内容に誤りがあれば、ご指摘いただけると幸いです。

背景・目的

今回は、バイオインフォマティクスにおけるマルチプルアライメントを実行したくて、Clustal Omegaというツールを使ってみようと思います。初心者なので、インストールから実行まで全てが初めての経験です。最初はエラーやミスが多いかもしれませんが、その都度学んだことを記事として記録していきます。
簡単にいうと、自分のノートパソコンでLocalにClustal Omegaを使えるようにしたい!

環境・ツール

  • macos big sur 11.7.10
  • Clustal Omega version 1.2.4(Homebrewでインストール)
  • ターミナルで実行
    ※エラーが発生した場合は、主にChatGPTを使って調べながら対応。(いいのか?)

Clustal Omegaとは(簡単に)

Clustal OmegaとはなんなのかChatGPTに聞いてみた。

🔍 Clustal Omega とは?
名前:Clustal Omega(クラスター・オメガ)
用途:複数の配列(DNA、RNA、タンパク質)のアライメント
特徴:高速・高精度、大規模な配列数でも対応OK!
出力:整列済みFASTA、PHYLIP形式、系統樹(Newick)など

自分は異なる複数生物の遺伝子を全長で比較したいので、Clustal Omegaがピッタリ。

インストール手順

1. 【まず】Homebrewをインストール

Homebrewを使うことで簡単にソフトウェアをインストールできるらしい...
1. ターミナルで以下のコマンドを実行:

/bin/bash -c "$(curl -fsSL https://raw.githubusercontent.com/Homebrew/install/HEAD/install.sh)"
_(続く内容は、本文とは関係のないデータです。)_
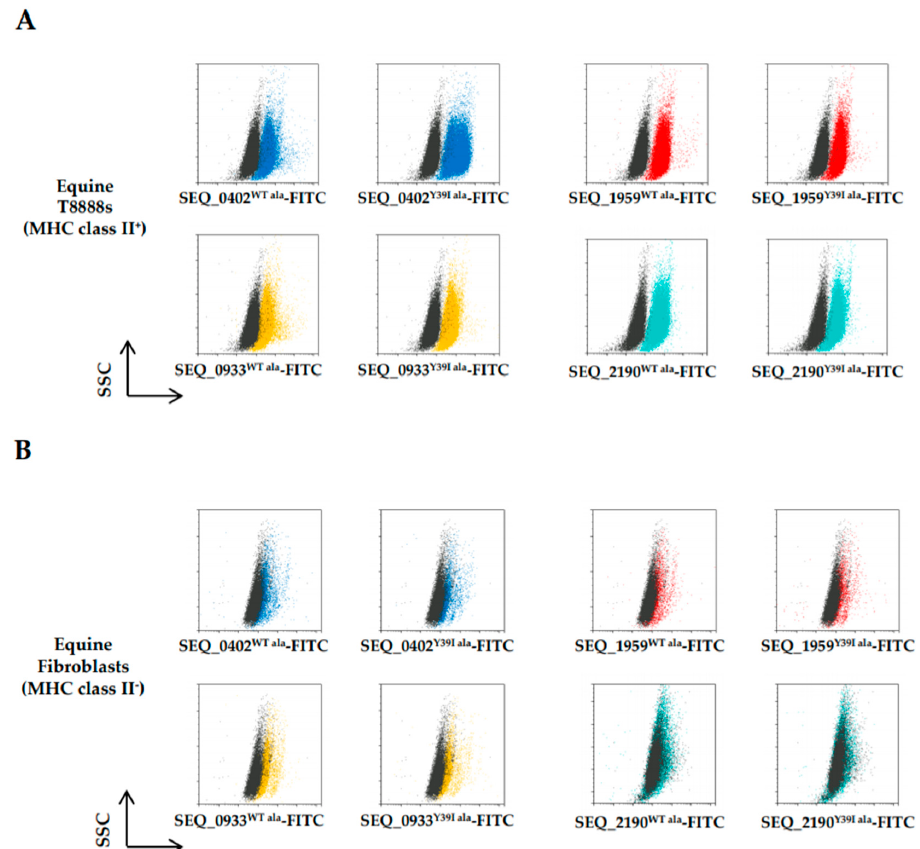
Figure 4. S. equi surface proteins fused to SpeS WT or SpeS Y39I retain their ability to bind to MHC class II molecules in vitro. Flow cytometry analysis of SEQ_0402 (blue), SEQ_1959 (red), SEQ_0933 (yellow) and SEQ_2190 (aqua green) fusion proteins binding to MHC class II molecules. ( A ) Equine ( B ) fibroblasts were incubated for 20 min at 4 ◦ C with the FITC-labelled proteins, washed and the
ここでpasswordを求められたので、Macのlogin passwordを入力し、次に進むことができた。(入力しても文字が表示されないが、入力はできている。)

2. 以下のコマンドを実行して、バージョンが表示されればインストール完了!

brew --version

⚠️この時、以下のErrorが表示されてしまった:
zsh: command not found: brew
🌀原因:パスが通っていなかった。
✅解決法:以下のコマンドを実行して、Homebrew のパス(場所)をシェルに認識させ、brewコマンドが使えるようにする。
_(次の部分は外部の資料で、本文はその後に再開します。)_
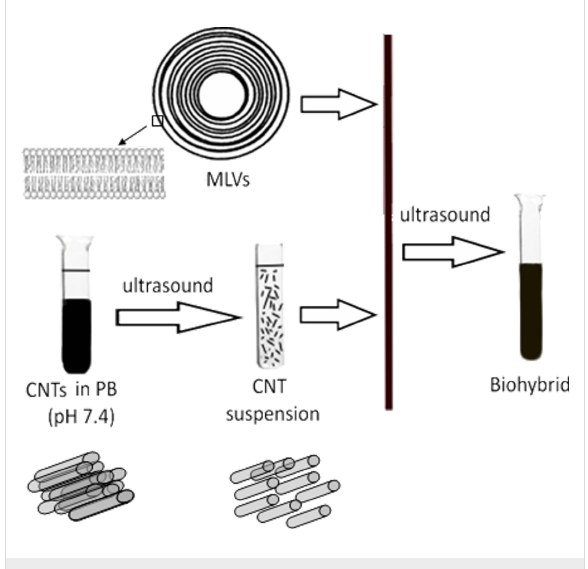
Figure 1: Schematic representation of the biohybrid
eval "$(/opt/homebrew/bin/brew shellenv)"

※恒久的に反映したい場合は、以下を .zprofile に追加:

echo 'eval "$(/opt/homebrew/bin/brew shellenv)"' >> ~/.zprofile

ChatGPTによると、このままターミナル上でClustal Omegaをインストールできると思っていたが、インストールされるのはClustalW(古いパッケージ)らしく、公式HPからインストールすることに...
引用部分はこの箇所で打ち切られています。